Compound ZINC00004165 from ZINC database.

Figure 4

Structure-structure superimposition between 2UUQ (A) (green) with docked ZINC00004165 compound (magenta) and of 2UVN (A) (red) with bound ligand ECN, 1-[ (2S)-2-[ (4- Chlorobenzyl) Oxy]-2-(2,4-Dichloropheyl) Ethyl]- 1H-Imidazole (blue) produced r.m.s.d. of 0.96 Å (No. of atoms 1456).

Figure 3

Docking simulation analysis for ZINC compound and first line anti tuberculosis compounds. (A) Compound ZINC00004165 docked with functional site of 2UUQ (A) docking energy of -9.80 kcal/mol. (B): docking of first line anti tuberculosis compounds (a) Pyrazinamide (DE -4.18 kcal/mol) (b) Rifampicin (DE -8.00 kcal/mol) (c) Isoniazid (DE -4.53 kcal/mol) (d) Streptomycin (DE -8.19 kcal/mol) (e) Ethambutol (DE -5.84 kcal/mol) with functional site of 2UUQ (A).

Conclusion

The Molecular docking analysis concludes that the novel compound ZINC00004165 (5-[3-(2-nitroimidazol-1-yl) propyl] phenanthridine) produces lowest docking energy and fitness value than the first line anti-tuberculosis drug compounds. This unequivocally shows that the compound ZINC00004165 has more affinity towards the Protein 2UUQ in comparison to the commercially available anti-tuberculosis compounds.

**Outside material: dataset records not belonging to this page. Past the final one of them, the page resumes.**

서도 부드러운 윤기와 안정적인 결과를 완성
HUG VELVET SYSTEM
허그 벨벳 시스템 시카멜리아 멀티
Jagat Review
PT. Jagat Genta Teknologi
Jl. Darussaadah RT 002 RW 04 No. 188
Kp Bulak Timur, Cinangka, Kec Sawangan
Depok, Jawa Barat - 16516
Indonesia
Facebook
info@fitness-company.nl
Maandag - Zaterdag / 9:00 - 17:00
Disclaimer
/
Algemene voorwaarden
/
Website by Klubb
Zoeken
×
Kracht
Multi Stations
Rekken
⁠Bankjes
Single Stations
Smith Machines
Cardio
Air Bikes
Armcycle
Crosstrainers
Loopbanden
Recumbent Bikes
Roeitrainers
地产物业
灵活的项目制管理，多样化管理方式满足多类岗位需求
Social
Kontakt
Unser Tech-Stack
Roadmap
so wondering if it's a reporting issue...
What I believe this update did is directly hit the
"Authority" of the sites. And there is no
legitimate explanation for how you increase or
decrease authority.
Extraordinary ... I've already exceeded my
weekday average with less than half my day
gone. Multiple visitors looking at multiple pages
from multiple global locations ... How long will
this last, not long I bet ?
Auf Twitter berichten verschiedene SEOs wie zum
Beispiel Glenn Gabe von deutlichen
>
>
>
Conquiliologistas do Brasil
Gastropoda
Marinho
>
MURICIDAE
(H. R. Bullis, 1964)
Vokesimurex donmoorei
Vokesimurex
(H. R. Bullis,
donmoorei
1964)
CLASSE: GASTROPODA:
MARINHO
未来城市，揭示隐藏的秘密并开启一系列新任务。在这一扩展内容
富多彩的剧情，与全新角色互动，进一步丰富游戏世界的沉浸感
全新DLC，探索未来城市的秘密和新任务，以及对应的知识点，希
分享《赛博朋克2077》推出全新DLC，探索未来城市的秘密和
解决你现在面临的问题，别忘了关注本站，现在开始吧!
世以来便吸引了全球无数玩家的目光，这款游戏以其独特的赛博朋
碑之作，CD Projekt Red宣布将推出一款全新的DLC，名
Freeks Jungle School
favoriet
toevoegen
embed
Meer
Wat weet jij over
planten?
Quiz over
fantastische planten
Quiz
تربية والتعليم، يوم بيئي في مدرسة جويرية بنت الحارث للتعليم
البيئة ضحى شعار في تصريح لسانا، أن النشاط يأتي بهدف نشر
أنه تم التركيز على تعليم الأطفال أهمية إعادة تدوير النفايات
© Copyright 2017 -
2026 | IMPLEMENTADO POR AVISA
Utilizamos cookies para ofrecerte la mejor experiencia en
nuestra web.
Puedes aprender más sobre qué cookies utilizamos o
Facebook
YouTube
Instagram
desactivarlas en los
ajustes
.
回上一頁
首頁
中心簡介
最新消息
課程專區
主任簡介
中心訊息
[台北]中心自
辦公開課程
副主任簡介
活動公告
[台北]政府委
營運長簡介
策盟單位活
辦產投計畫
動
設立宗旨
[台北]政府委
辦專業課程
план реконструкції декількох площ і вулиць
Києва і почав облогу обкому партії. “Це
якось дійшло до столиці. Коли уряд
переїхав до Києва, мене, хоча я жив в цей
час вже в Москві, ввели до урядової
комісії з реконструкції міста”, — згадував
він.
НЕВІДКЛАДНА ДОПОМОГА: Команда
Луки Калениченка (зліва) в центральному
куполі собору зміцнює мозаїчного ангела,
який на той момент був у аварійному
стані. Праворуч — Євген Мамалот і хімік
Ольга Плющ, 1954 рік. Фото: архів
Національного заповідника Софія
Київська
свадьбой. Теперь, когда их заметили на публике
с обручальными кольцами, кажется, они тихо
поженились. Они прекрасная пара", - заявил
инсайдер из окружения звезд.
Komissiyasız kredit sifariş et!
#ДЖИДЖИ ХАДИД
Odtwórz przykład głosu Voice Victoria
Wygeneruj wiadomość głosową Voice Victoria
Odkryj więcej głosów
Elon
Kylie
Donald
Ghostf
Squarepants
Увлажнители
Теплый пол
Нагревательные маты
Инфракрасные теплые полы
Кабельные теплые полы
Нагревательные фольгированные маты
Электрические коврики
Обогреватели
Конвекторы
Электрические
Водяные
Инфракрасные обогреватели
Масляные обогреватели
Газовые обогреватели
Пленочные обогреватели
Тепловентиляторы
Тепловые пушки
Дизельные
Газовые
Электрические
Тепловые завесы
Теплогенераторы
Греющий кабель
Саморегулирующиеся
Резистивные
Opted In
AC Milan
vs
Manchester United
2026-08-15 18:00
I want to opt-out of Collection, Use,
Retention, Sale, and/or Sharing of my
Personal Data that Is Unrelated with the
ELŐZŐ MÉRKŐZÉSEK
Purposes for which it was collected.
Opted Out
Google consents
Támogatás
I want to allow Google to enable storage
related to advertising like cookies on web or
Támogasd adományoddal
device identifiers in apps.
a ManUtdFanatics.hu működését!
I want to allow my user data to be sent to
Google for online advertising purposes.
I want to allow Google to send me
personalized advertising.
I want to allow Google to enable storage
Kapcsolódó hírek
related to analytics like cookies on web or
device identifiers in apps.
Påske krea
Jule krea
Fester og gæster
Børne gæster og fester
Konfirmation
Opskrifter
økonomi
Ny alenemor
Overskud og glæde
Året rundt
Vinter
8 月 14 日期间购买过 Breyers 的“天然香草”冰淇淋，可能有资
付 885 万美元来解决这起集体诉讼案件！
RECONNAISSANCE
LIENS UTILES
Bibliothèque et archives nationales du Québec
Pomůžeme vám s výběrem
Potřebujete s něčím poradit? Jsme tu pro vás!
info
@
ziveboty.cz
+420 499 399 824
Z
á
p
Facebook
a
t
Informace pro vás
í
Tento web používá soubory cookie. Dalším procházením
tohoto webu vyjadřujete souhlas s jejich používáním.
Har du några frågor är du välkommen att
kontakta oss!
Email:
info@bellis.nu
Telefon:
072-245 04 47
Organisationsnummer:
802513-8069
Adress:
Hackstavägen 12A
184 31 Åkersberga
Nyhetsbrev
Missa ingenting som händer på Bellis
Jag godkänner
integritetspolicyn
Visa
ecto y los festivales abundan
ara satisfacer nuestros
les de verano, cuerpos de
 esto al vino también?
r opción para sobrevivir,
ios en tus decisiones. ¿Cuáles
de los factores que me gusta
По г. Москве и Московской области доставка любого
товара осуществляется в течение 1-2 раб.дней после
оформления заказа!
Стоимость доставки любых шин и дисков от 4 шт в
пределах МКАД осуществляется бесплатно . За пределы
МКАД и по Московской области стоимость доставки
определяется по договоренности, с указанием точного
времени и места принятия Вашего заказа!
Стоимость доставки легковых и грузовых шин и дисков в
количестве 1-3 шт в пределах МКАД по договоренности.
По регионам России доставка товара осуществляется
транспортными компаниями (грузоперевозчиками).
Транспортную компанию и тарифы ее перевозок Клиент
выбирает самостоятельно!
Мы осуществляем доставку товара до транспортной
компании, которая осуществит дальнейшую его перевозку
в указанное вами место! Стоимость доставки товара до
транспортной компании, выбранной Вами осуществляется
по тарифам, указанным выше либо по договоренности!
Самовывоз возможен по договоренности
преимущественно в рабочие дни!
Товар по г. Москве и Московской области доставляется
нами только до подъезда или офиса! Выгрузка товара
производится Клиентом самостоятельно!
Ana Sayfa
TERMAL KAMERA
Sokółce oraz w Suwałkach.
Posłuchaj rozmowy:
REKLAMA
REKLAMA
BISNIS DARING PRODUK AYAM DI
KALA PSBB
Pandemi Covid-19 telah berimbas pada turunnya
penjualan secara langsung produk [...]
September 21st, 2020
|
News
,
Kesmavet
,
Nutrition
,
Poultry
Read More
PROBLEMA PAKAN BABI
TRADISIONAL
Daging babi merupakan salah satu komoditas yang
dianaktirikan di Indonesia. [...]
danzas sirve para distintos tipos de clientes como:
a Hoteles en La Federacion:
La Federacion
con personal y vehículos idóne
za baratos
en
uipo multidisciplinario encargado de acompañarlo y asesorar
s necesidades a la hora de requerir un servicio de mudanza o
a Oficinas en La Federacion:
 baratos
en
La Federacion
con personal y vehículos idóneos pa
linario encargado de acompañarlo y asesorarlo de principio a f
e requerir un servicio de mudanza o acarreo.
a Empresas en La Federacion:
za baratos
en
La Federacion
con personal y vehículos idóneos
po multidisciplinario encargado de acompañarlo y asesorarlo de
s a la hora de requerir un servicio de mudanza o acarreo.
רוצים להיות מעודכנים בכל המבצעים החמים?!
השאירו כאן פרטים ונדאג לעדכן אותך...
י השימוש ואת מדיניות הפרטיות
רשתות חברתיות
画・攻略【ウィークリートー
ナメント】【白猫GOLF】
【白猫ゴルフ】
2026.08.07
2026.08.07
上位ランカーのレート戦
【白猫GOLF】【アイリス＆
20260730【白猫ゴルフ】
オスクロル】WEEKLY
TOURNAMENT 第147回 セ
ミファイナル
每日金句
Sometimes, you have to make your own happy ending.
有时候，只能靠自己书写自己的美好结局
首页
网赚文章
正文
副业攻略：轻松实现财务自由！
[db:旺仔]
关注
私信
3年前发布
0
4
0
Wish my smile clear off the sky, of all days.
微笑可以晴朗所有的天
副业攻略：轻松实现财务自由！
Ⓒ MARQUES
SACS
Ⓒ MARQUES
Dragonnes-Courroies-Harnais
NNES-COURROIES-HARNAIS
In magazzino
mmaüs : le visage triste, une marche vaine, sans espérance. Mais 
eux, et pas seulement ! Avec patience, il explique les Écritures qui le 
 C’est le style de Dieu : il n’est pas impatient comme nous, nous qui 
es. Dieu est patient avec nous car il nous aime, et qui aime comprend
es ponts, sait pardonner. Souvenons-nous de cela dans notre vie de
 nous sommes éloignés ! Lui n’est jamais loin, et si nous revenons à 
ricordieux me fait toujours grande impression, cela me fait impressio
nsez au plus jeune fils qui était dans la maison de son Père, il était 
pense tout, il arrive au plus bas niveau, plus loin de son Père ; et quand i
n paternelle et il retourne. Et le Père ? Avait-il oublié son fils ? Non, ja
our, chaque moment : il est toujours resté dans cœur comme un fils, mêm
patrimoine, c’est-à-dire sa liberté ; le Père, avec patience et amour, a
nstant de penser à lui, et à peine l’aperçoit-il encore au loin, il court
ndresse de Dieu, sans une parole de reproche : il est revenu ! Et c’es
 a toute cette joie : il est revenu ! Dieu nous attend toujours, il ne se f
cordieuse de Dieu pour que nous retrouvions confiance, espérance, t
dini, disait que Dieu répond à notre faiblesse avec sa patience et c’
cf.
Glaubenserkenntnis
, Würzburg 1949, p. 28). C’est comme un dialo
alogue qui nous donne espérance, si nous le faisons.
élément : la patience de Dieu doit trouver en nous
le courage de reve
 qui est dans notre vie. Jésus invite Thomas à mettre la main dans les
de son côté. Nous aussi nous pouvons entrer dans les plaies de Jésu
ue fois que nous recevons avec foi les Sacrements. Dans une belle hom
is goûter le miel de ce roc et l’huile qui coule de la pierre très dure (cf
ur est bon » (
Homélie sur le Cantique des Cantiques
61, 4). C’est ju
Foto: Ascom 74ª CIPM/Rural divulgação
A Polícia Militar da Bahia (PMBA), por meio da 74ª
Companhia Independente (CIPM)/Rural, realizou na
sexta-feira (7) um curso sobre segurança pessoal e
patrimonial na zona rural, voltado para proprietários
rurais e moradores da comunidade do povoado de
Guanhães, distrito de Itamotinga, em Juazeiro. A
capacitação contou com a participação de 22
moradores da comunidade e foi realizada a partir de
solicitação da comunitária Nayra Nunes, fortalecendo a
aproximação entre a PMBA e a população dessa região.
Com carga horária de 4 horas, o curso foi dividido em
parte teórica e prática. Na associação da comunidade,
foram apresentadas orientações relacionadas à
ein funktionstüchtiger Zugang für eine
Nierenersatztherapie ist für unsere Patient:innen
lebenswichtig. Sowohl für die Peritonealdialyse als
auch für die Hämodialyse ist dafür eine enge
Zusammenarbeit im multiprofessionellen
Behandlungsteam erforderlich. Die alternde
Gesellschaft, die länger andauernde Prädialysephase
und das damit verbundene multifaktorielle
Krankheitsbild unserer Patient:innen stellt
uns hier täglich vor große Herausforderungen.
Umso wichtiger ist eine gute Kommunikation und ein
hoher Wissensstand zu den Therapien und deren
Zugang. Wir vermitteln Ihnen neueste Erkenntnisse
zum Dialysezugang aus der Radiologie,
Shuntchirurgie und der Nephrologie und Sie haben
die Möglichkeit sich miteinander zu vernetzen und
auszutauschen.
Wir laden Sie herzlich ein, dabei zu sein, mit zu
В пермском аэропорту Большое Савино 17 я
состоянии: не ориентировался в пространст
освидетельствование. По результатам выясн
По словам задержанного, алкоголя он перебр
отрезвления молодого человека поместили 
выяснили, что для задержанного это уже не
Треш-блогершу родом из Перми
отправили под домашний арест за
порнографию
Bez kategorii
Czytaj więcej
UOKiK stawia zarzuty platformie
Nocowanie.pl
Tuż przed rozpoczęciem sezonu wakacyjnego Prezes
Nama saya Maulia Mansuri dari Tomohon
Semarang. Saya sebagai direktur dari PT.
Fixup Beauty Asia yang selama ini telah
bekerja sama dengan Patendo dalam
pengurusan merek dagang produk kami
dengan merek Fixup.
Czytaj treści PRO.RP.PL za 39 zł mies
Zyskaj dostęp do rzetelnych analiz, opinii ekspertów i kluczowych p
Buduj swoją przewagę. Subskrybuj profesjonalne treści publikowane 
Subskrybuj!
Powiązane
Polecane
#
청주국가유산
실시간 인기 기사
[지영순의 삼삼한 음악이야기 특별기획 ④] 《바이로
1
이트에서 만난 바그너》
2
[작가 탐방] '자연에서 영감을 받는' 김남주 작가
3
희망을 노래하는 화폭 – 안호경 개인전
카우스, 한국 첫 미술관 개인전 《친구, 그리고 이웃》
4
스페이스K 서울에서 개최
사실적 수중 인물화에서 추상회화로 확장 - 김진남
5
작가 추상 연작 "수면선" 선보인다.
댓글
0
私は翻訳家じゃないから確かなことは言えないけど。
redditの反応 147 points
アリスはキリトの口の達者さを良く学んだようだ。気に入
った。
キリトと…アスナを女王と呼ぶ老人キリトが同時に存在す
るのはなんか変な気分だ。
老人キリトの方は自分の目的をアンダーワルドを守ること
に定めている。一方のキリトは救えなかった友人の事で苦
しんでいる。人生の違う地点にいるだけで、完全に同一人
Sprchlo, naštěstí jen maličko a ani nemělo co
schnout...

Further, the Z score statistical test has verified the uniqueness of the above compound by exhibiting top Z score than the rest antituberculosis compounds. The normal distribution analysis for the calculated Z scores has further concluded that the percentage of affinity for the ZINC00004165 compound is comparatively higher than any other compounds from the drug database. Significantly, the drug likeness test also confirmed that the compound ZINC00004165 follows no violation of “Lipinski rule of five” and possess the criteria of standard drug like properties. Therefore, it is likely that ZINC00004165 can act as a potential inhibitor for the CYP130 protein (2UUQ). In addition, they can serve as an effective model compound for designing novel drugs against the harmful pathogenic bacterium Mycobacterium tuberculosis.